Patrice van Oostaijen (PvO): I would study the tax treaty between Spain and Argentina - assuming that Lionel will some day return to be a resident of Argentina - and look at options that would create high rate tax deduction in Spain now and lower rate taxation in Argentina later, like certain pensions, insurances or investments.
In answering this question, I am allowed a bit of Retrospective Force, so I know that the Spanish tax authorities since 2012 have been very aggressive in taxing players on image rights income, agent and family fees and residency issues. I would have concluded rulings in advance with the tax authorities on these matters in order to ensure peace of mind for Lionel.
TL: In general, how does helping a professional athlete with international tax planning differ from helping someone in any other industry?
PvO: There are a couple of elements that make advising players and athletes special. First of all, they are young people whose world is miles away from tax, law and finance. So that provides a larger responsibility and requires a higher service level from us as advisors, plus the ability to translate complex issues into very simple language. Next and more technical, athletes have their own article 17 regime in tax treaties and often tripartite income issues: a player living in Germany with an employment relation to the Dutch Football Association receiving match bonuses and endorsement premiums for a tournament in Spain – we have to be sharp on zero tax advantages, double tax risks and pro rata possibilities. And for autonomous athletes we always check whether we should accept the withholding tax on foreign income as it is, or to file income tax returns in those other countries and reduce the tax amount.
TL: What’s the wisest way of dealing with a famous person’s image rights and the associated tax implications? Any suggestions?
PvO: If that person is interested in image rights tax structuring, we first look at a number of actual facts and circumstances: what are the current and upcoming countries of residence, what is the expected type of image rights income, and which other persons and companies play a role in that person’s business.
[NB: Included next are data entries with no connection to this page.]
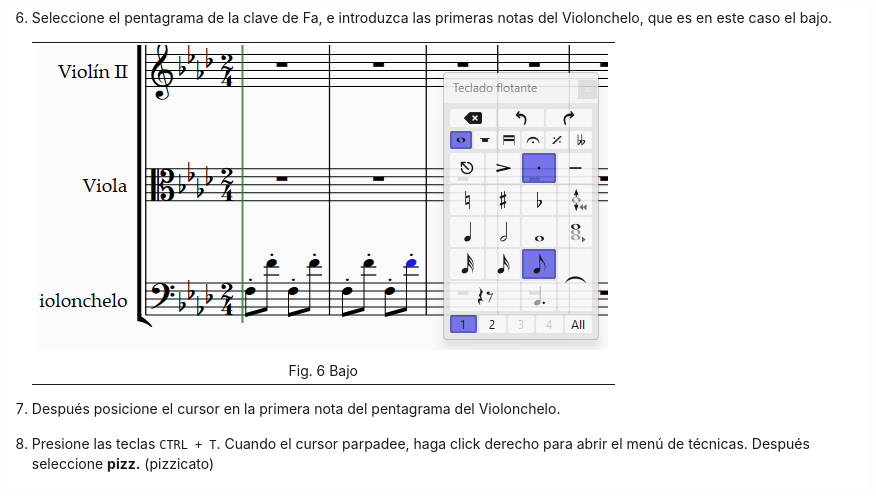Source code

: 
6. Seleccione el pentagrama de la clave de Fa, e introduzca las primeras  notas del Violonchelo, que es en este caso el bajo.

    ||
    |:--:|
    |![i](img/proyecto4_06.png)|
    |Fig. 6 Bajo| 


7. Después posicione el cursor en la primera nota del pentagrama del Violonchelo.

8. Presione las teclas `CTRL + T`. Cuando el cursor parpadee, haga click derecho para abrir el menú de técnicas. Después seleccione **pizz.** (pizzicato)


    ||
    |:--:|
In that way, the structure will follow the facts in a logical way. Then, we build the contracts and structure according to the most acceptable ways for the countries involved, preferably using EU-companies. And we inform the person thoroughly in advance that a 0% tax-structure is hardly possible anymore in most jurisdictions. Another wise way to deal with a famous person’s image rights may be to do nothing with them at all – some clients prefer simplicity and a stress-free life to tax savings.
TL: What are some of the primary advantages of setting up a company in the Netherlands? Are there any drawbacks companies should keep in mind?
PvO: A Dutch BV company can be set up in a day with as less as €0,01 share capital. Corporate income tax is competitive at 20%-25%, and the income tax burden for immigrating expats may cap at 37% because of our so-called 30%-ruling. In corporate structuring, a Dutch entity will enjoy the advantages of the broad Dutch tax treaty network (zero or low withholding tax on incoming and outgoing dividend/interest/royalties). Plus: The Netherlands are a wonderful country to live and work, all infrastructures are highly efficient and Amsterdam is surely the pearl of Europe. Some foreign companies consider the high protection level of employees in The Netherlands disproportional – that could be seen as a drawback, although that protection level has dropped somewhat in the past years.
TL: Anything else you would like to share with our community on these or any other subjects?
PvO: The current hot tax issue in European football is the various tax authorities’ attitude towards agent fees paid by clubs: should they be – wholly or partially – qualified as a salary benefit in kind for the player and, if so, who should bear the tax burden. Is the outcome different if the agent truly works for the club and how can this be sufficiently documented? It’s a topic which, of course, is not welcomed by the stakeholders in football, but which presents food for thought for the coming years.